Thousands of international nurses pass every year. In 2024, over 23,000 internationally educated candidates earned their licenses. The path is absolutely possible.

The question isn't whether you can pass. The question is whether you're preparing in a way that addresses your specific challenges.

What Actually Helps (Based on the Data)

After analyzing all of this, here's what I think matters most for international nurses:

1. Focus on clinical judgment, not memorization.

The NCLEX isn't testing whether you know facts. It's testing whether you can think like a nurse. Can you prioritize? Can you delegate? Can you recognize when a patient is deteriorating?

This is the biggest gap for most international nurses. If your training emphasized following orders and completing tasks, you need to actively practice autonomous decision-making.

2. Master American pharmacology naming.

This is especially critical for Indian nurses, but it matters for everyone. You need to know American drug names cold. Generic names, not brand names. Acetaminophen, not Tylenol. This is non-negotiable.

3. Practice in the actual test format.

The NCLEX is a marathon. Five hours. Computer adaptive testing. Case studies. Select all that apply.

Tasks to carry out:
• 1. List the numbered recommendations for international nurses given in the NCLEX preparation text.
• 2. Answer the following from the NCLEX preparation text:
(a) How many internationally educated candidates earned their licenses in 2024?
(b) Which drug name is offered as the example of a generic name to know instead of a brand name?
(c) How long is the NCLEX said to last?

Given records:
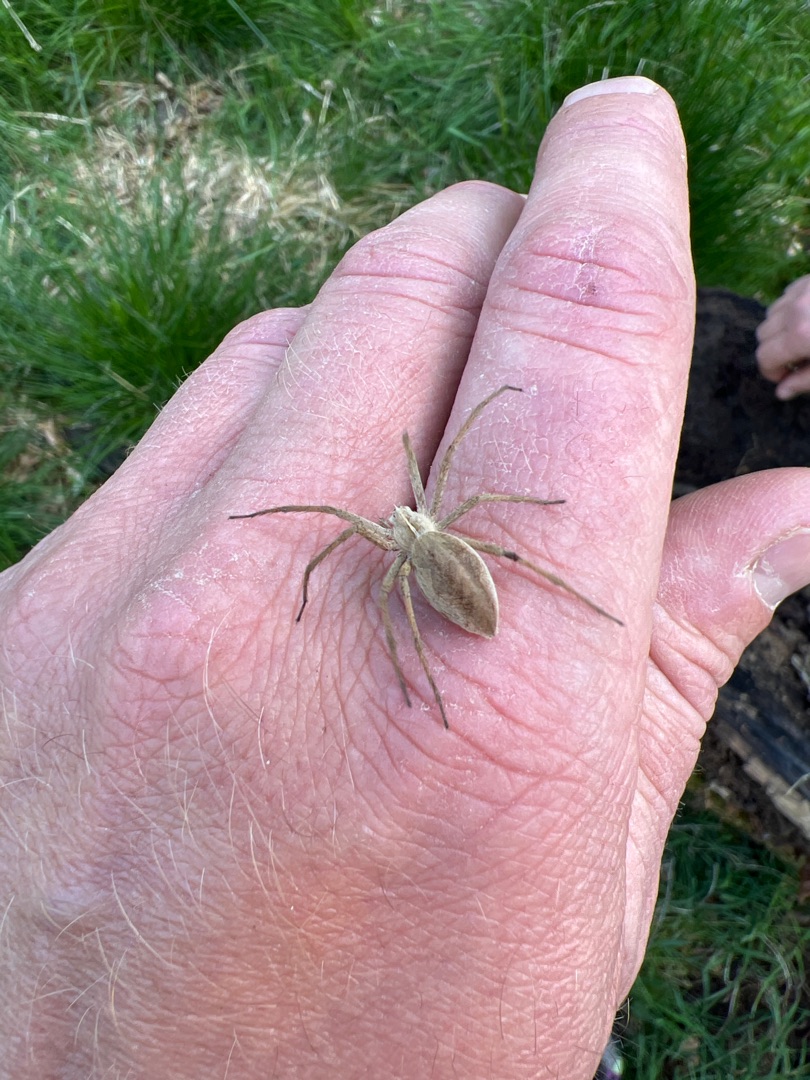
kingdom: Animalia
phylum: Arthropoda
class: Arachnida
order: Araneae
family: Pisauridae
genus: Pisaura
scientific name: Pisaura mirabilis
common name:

Solution list:
• 1.
1. Focus on clinical judgment, not memorization.
2. Master American pharmacology naming.
3. Practice in the actual test format.

• 2.
(a) Over 23,000.
(b) Acetaminophen.
(c) Five hours.